### Requirement
Could you set down every line of text in the data below, character for character, and leave the pictures out?

### Supplied material

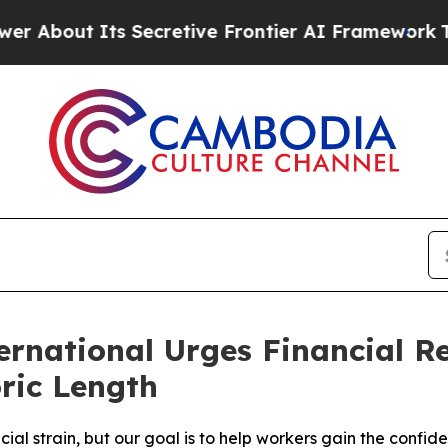
t Its Secretive Frontier AI Framework
The Cyc
national Urges Financial Re
ric Length
cial strain, but our goal is to help workers gain the conf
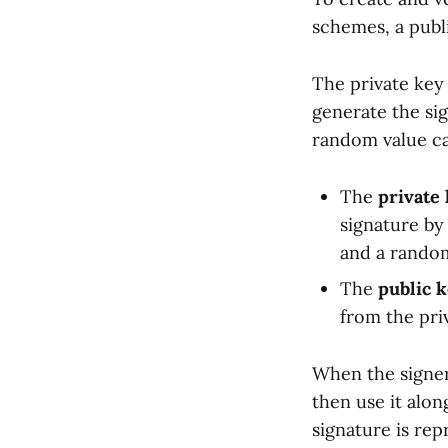
schemes, a publi
The private key 
generate the si
random value ca
The
private
signature by
and a rando
The
public 
from the pri
When the signer
then use it alon
signature is re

### Exercise output
t Its Secretive Frontier AI Framework
The Cyc
national Urges Financial Re
ric Length
cial strain, but our goal is to help workers gain the conf
schemes, a publi
The private key 
generate the si
random value ca
The
private
signature by
and a rando
The
public 
from the pri
When the signer
then use it alon
signature is re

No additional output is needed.